Swizzle and I are in Florida now and I am feeding him Honest Kitchen - dehydrated raw. Looks yucky to me but Swizzle likes it. He seems to be eating more than expected so I am going to have to try to find more - I think I will be a day short.


----------



## fjm (Jun 4, 2010)

I'm experimenting with home made kibble - it is a work in progress, but the one they are now gobbling as treats is one pound (450g) raw minced chicken, around the same quantity very soft cooked short grain rice (cooked in salt free stock) and a couple of eggs, whooshed to a soft mixture, then twice baked, and left in a very low oven till dry. Like you I am happier having something to fall back on on case of emergencies while travelling. Does Panda like sardines? Mine love tinned sardines, and scrambled eggs, and both of those are usually easily available.


----------



## PoodlePowerBC (Feb 25, 2011)

We just went through this, but we were gone for nearly 2 weeks. I fed Russell Ziwi Peak Venison. He is a standard on Prey Model Raw who prefers his meals FROZEN (go figure), and there is NO way I could have kept that much raw frozen. I did add pro biotic yogurt and pumpkin to the food. It is expensive, but it was only for a couple of weeks 
And to answer your question ... I believe maize refers to corn, which is not a great ingredient in dog food.


----------



## neVar (Dec 25, 2009)

day or two i just go with raw and freeze it- it takes the weekend to thaw mostly anyway- 

if im away for a week or so- i take raw for a couple days- then go dehydrated as long as you find a dehyrdated that's not a bunch of grain/veggies (yes those exist) they usually have no issues


----------



## Panda (Jan 7, 2010)

I have only found 1 dehydrated one and it is SUPER expensive.
You have to buy it in bulk too so cant just try 1 packet.


----------



## fjm (Jun 4, 2010)

Have you tried Orijen, Panda? It is expensive, but it is available in 400g bags (at a price!). I am looking out for some postage free to try as an emergency backup. Meanwhile I am still experimenting with home made dry food - chicken and sweet potato is the next idea!


----------



## Panda (Jan 7, 2010)

I have looked at orijen however panda is the most fussy dog ever. I have tried several brands of kibble and if he even bothers to try it, the most he will eat it for is a few days and only tiny amounts. He would never eat enough to maintain his weight at all.

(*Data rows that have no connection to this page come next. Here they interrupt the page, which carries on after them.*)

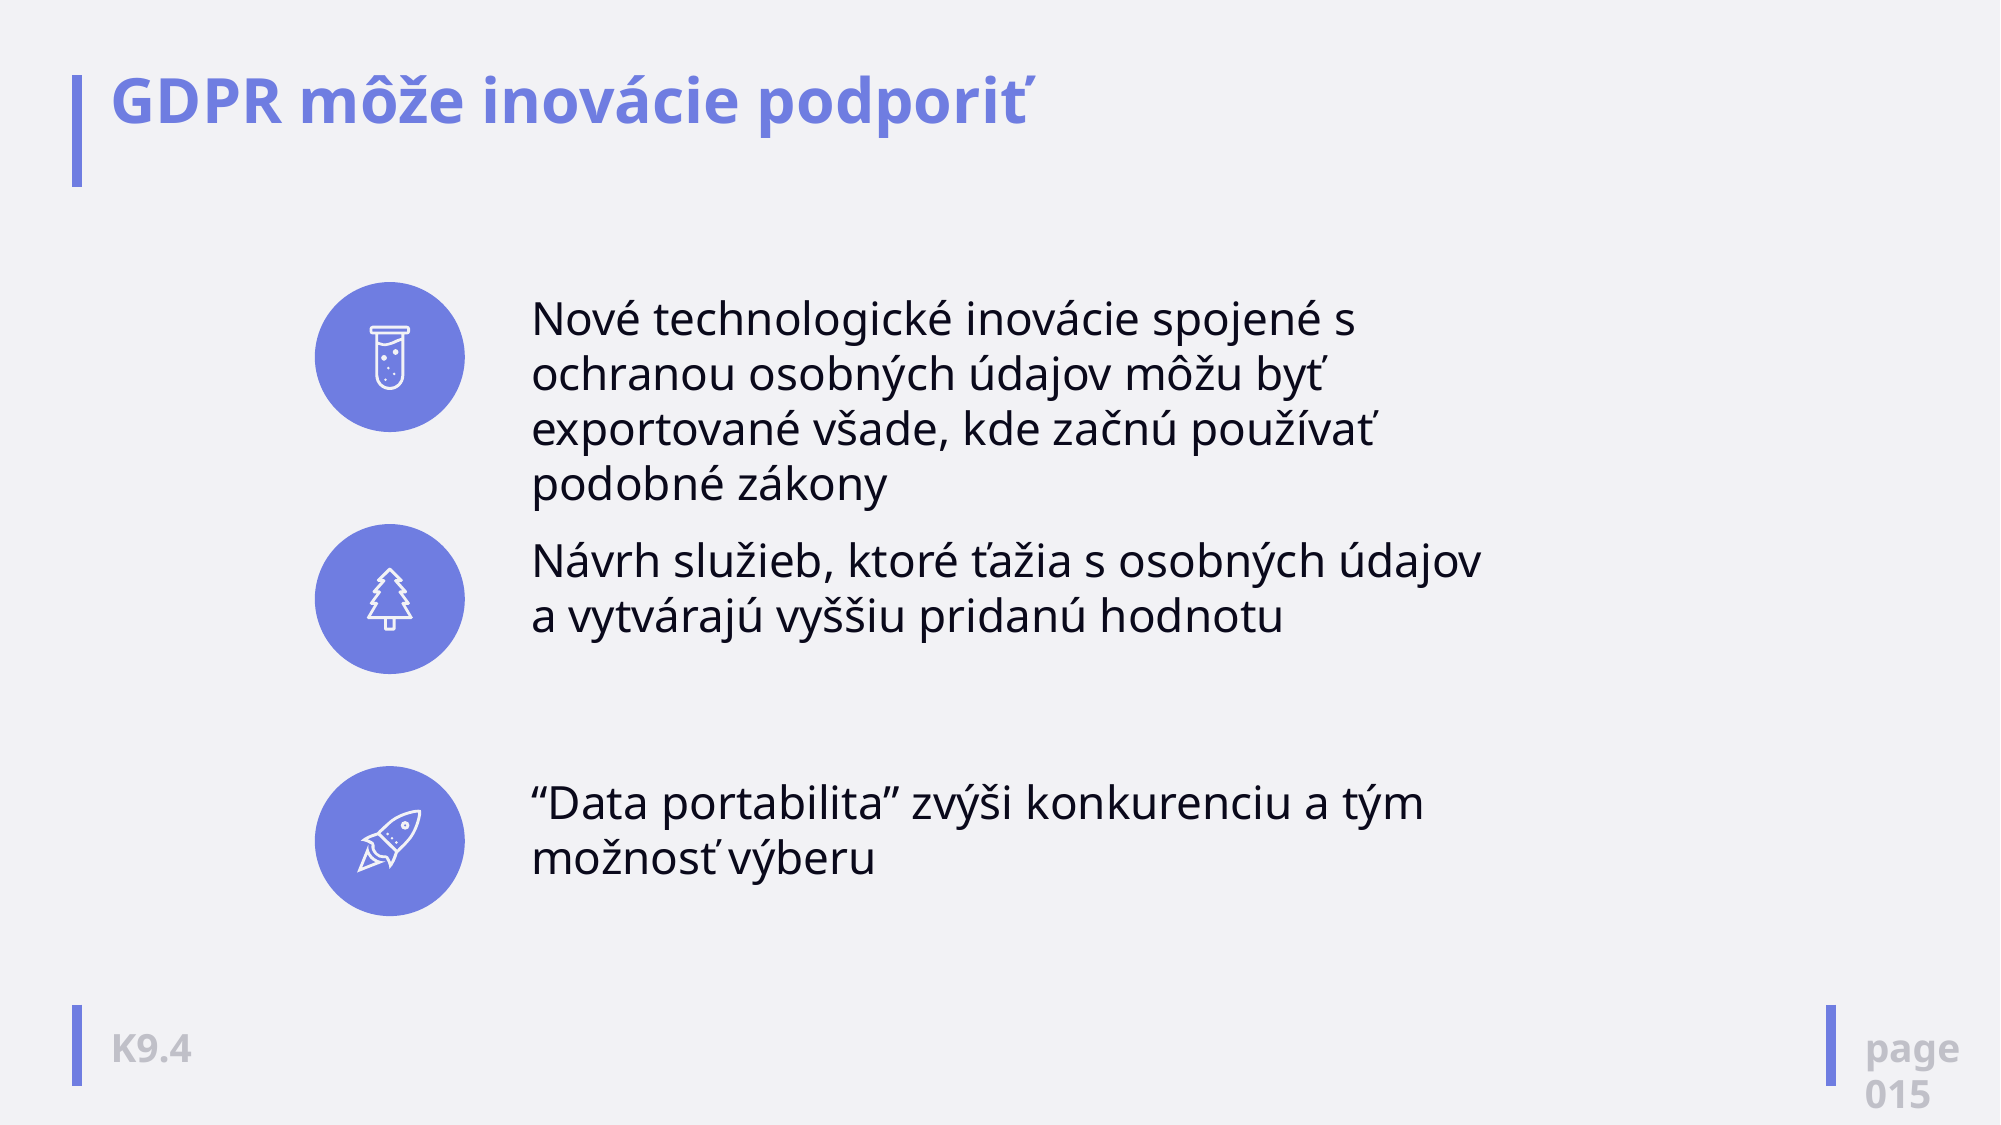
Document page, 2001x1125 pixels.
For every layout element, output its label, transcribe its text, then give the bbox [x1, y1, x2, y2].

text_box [314, 766, 1522, 917]
title GDPR môže inovácie podporiť [95, 62, 1147, 214]
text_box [314, 524, 1522, 675]
slide_number page 015 [1850, 1015, 2000, 1125]
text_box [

Even with raw food he is fussy and wont eat the prize choice blocks of chicken (or any other block except tripe) despite LOVING fresh chicken from when I give him offcuts. He keeps going off the natures menu frozen nuggets and wont eat them (i was giving the banquet nuggets as they have liver etc in). Fresh liver and meat from the supermarket he likes but this is obviously much more expensive than buying the dog frozen meats.

He is just super fussy! Very annoying!


----------



## fjm (Jun 4, 2010)

Lol - Sophy is not keen on kibbles, either, although having Poppy trying to steal it does make her more enthusiastic! The home made seems to get gobbled, though. I'm buying DAF minces at the moment - they have the right proportion of bone etc, and the dogs seem to prefer them to Prize Choice. They are also considerably cheaper! I get heart, liver and kidney from Morrisons and divide it into small portions before freezing. I've just bought a couple of huge bags of chicken portions from Sainsbury's to tide me over till the next delivery date - they will have some raw, and some I'll cook - both cats and dogs will be in heaven!


----------



## Panda (Jan 7, 2010)

I need to clear some freezer space before ordering online.

For lunch today he has had some bits of heart, some minced beef, minced lamb and tripe.... he ate some of the minced beef, put some of the lamb mince of the rug in the office then went outside. FUSSY BOY!!


----------